Musically, the show tonight was significantly louder than it had been at the previous two shows I had seen but also significantly clearer. This was nowhere more in evidence than during In The Cage where Denis Gagne and Martin Levac harmonised perfectly and Martin's delivery of Phil's vocal and percussive roles is simply breathtaking!

Other highlights included Hairless Heart in which guitarist Francois Gagnon had the chance to make one of Mr Hackett's trademark pieces his own to great effect. Throughout the entire show, Sebastien Lamothe had been the driving force on guitar, bass and bass pedals and his performance tonight was one of the best I have ever seen!

Visually, the show is impeccable and so tight that it takes the breath away. No effort has been spared in re-creating the visuals that made this show a landmark all those years ago and it has lost none of its effect - the Slipperman is still one of the most sublimely ridiculous visual moments in rock!

Soon the final strains of It faded and the crowd erupted into applause with a standing ovation which the band thoroughly deserved. All that remained now were the obligatory encores and these were not long in coming. The story of "little Henry and Cynthia" ushered in the band's signature tune… The Musical Box where once again, the performance was incredible and everyone deserves the kudos of the applause which followed.
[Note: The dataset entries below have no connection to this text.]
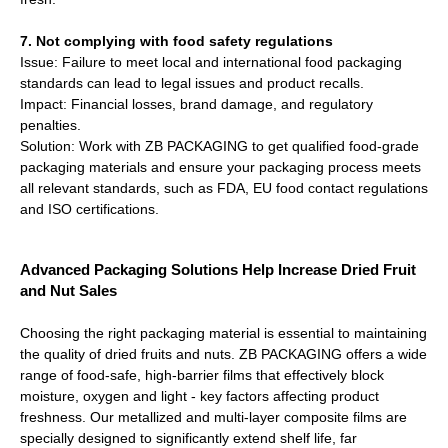
7. Not complying with food safety regulations
Issue: Failure to meet local and international food packaging
standards can lead to legal issues and product recalls.
Impact: Financial losses, brand damage, and regulatory
penalties.
Solution: Work with ZB PACKAGING to get qualified food-grade
packaging materials and ensure your packaging process meets
all relevant standards, such as FDA, EU food contact regulations
and ISO certifications.
Advanced Packaging Solutions Help Increase Dried Fruit
and Nut Sales
Choosing the right packaging material is essential to maintaining
the quality of dried fruits and nuts. ZB PACKAGING offers a wide
range of food-safe, high-barrier films that effectively block
moisture, oxygen and light - key factors affecting product
freshness. Our metallized and multi-layer composite films are
specially designed to significantly extend shelf life, far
Finally the Watcher appeared and what a finale… it cannot get any better than this and the show was completed in fine style and a superb evening had finally come to an end.

This show has improved in leaps and bounds since I saw the very first shows back in October 2000. Musically it is tighter and that is in no small part due to the efforts of Francois Gagnon on guitar and the incredible Martin Levac who is absolutely stunning in his role as Phil Collins - a role which he obviously revels in. My initial reservations after the first performance have been completely blown away and anyone who is lucky enough to get the chance to see this spectacular show will see something they will never forget!